Before and after room images:

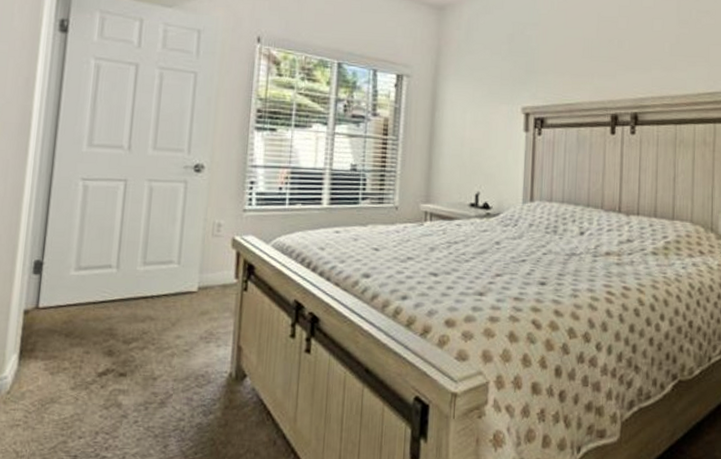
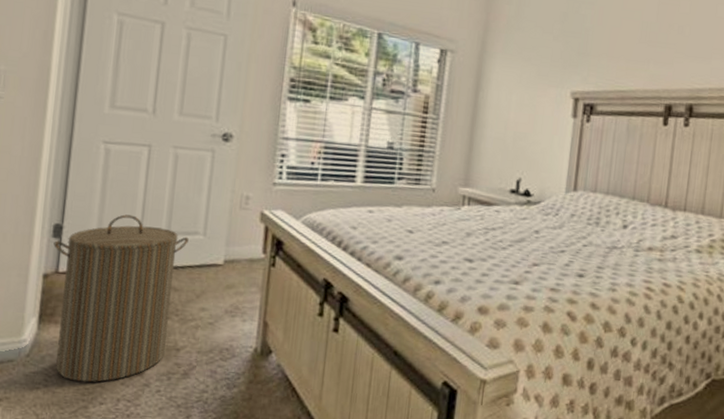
laundry hamper: none [34,248,164,417] -> present [53,214,189,383]

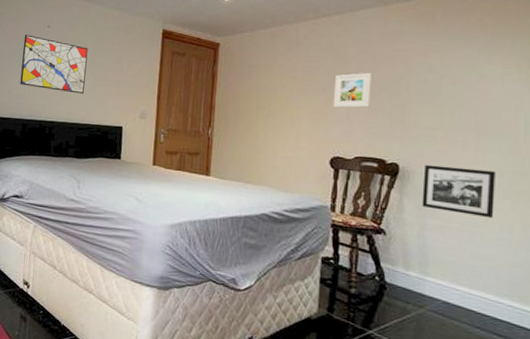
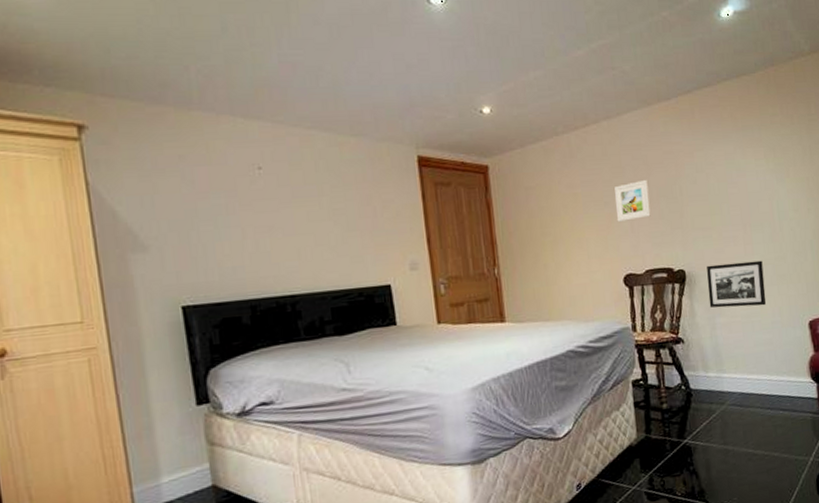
wall art: present [20,34,88,94] -> none [224,182,330,254]

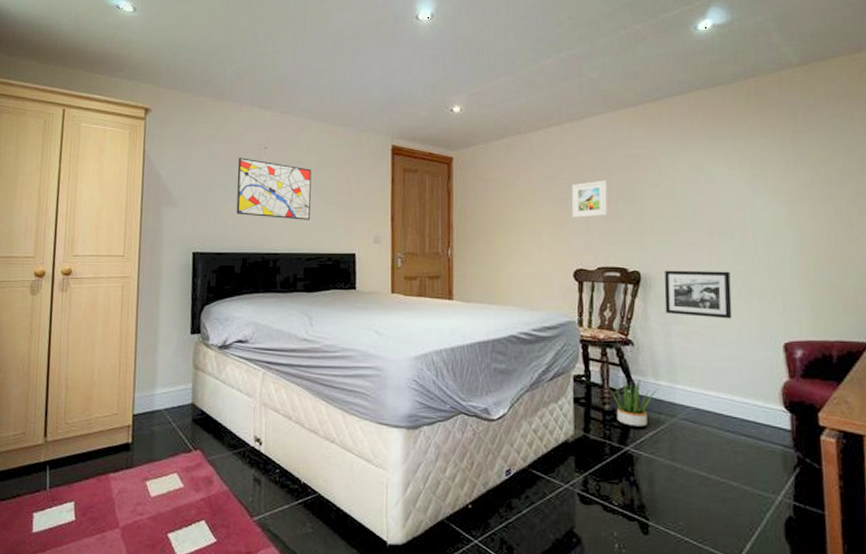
wall art: none [224,182,330,254] -> present [236,158,312,220]
potted plant: none [661,374,709,421] -> present [605,376,659,428]

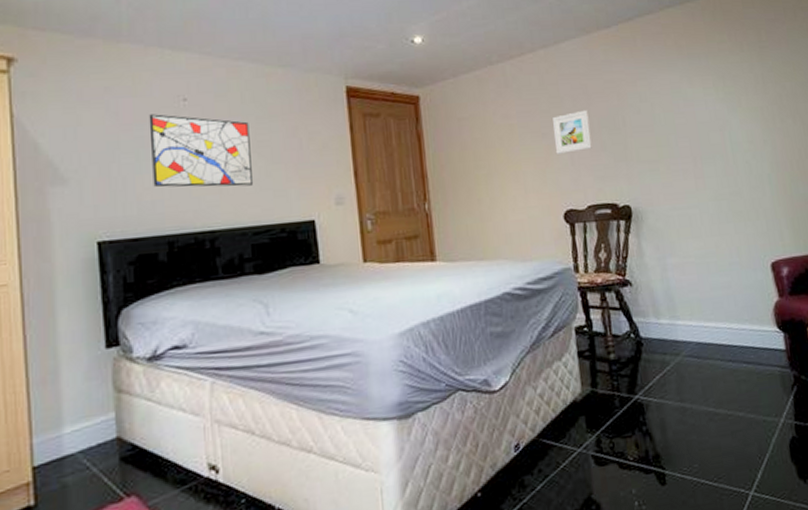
potted plant: present [605,376,659,428] -> none [608,320,662,374]
picture frame: present [664,270,733,319] -> none [654,195,723,248]

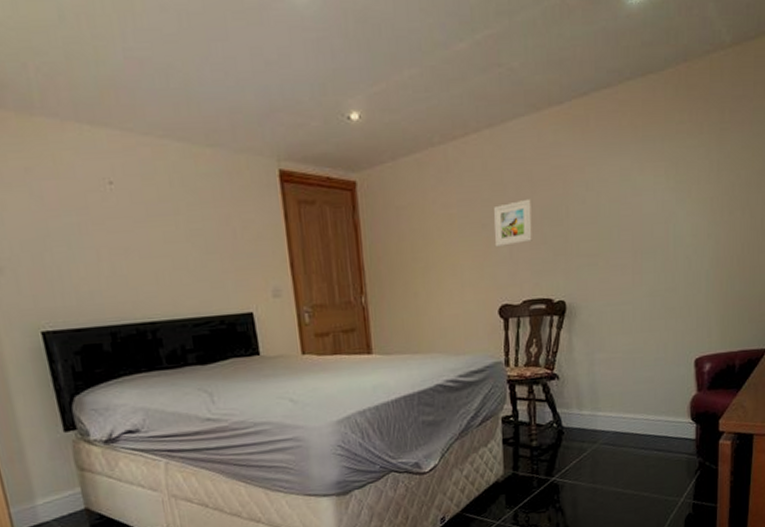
wall art: present [149,114,253,188] -> none [75,198,189,278]

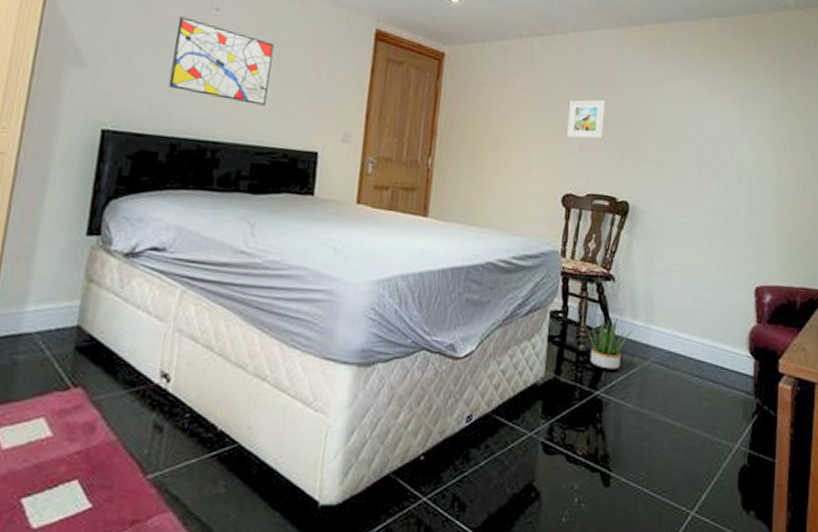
wall art: none [75,198,189,278] -> present [168,16,274,106]
potted plant: none [532,411,583,459] -> present [582,314,636,371]

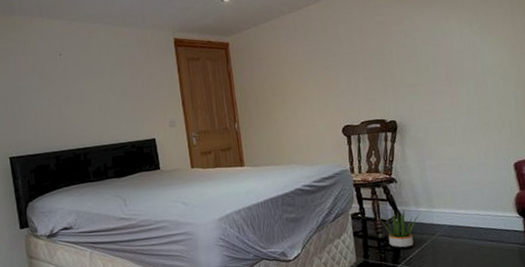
wall art: present [168,16,274,106] -> none [37,66,110,118]
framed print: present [566,99,606,139] -> none [333,46,365,83]

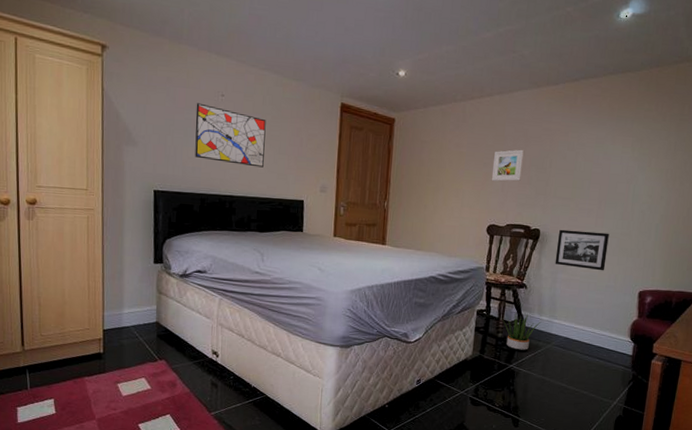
wall art: none [37,66,110,118] -> present [195,103,266,168]
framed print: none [333,46,365,83] -> present [491,149,524,182]
picture frame: none [416,110,473,153] -> present [555,229,609,271]

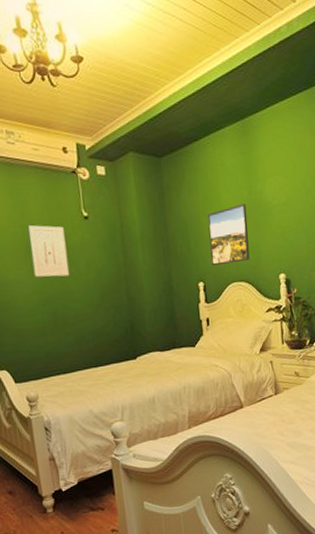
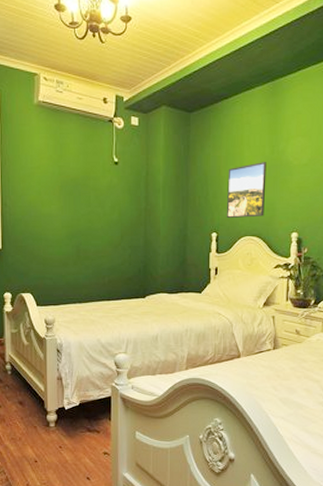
wall art: present [28,225,70,277] -> none [64,166,96,215]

TASK DIRECTIONS:
Please copy the lines exactly, beginning at the one containing "wall art: present [168,16,274,106]" and ending at the last line of the records above, both included, with the pictures left out.

FINISHED TASK:
wall art: present [168,16,274,106] -> none [37,66,110,118]
framed print: present [566,99,606,139] -> none [333,46,365,83]

wall art: none [37,66,110,118] -> present [195,103,266,168]
framed print: none [333,46,365,83] -> present [491,149,524,182]
picture frame: none [416,110,473,153] -> present [555,229,609,271]

wall art: present [28,225,70,277] -> none [64,166,96,215]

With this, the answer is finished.